Oliver Sava of The A.V. Club awarded the episode a "C", largely criticizing the installment for its apparent randomness. He argued that "being in a dream allows the writers to do whatever they want without any explanation, meaning characters and environments change suddenly and constantly, leaving the viewer as confused as Finn." Sava felt that the only scenes with any pathos were to be found near the end of the episode, but even they were "still more focused on bizarre imagery than emotional depth", such as the sequence wherein Finn's fears manifest themselves by emerging from his navel. Sava did compliment the episode's designs, however, writing that "this episode puts the show’s off-kilter design sense on full display."

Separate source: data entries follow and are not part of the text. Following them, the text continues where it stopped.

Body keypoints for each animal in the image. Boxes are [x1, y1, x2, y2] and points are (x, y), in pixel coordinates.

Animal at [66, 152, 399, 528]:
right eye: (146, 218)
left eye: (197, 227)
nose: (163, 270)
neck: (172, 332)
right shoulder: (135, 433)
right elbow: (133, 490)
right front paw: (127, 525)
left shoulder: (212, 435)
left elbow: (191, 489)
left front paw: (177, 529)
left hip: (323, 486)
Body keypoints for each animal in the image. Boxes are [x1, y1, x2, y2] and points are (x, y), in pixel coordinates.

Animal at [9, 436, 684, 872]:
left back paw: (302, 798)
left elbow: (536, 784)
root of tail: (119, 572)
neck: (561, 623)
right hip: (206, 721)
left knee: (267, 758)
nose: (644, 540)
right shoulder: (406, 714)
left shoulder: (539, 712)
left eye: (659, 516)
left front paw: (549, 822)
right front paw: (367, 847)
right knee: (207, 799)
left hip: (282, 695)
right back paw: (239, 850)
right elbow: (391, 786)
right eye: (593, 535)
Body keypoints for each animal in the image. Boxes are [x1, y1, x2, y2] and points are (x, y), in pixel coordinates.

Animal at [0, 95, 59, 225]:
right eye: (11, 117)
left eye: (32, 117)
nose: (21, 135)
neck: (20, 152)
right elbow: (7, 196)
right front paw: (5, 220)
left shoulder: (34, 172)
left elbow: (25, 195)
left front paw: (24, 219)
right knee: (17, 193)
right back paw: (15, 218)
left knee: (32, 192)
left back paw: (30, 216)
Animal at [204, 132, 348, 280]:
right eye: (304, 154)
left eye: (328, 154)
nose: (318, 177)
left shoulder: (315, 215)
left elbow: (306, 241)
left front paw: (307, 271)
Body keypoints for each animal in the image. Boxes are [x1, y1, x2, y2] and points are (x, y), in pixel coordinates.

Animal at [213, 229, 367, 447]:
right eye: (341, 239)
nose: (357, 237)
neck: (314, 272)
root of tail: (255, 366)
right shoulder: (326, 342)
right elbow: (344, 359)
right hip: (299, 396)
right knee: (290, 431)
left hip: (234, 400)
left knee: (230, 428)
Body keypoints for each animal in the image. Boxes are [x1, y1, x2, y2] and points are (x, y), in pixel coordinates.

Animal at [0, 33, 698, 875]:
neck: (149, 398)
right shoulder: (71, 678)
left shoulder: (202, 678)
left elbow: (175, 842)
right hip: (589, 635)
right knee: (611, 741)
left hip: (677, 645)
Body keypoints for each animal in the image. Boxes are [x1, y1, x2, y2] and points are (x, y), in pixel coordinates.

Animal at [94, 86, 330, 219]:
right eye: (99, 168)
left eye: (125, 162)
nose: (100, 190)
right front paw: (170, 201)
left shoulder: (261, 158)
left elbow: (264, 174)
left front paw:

Nicole Klein of Geekadelphia, however, applauded the episode's exploration of Finn's psyche, noting that she was pleased with this episode and the fifth season episode "The Vault" because she "love[s] any episode that involves going into Finn’s crazy subconsciousness". Screenrant writer Jack O'Keefe named the episode one of the best television dream sequences, writing: "Adventure Time dips into the surreal often and without hesitation, making it nearly impossible to pick a stand-out dream sequence. However, the dream sequence that makes up 'King Worm' is one of Adventure Time‘s highest artistic achievements among many."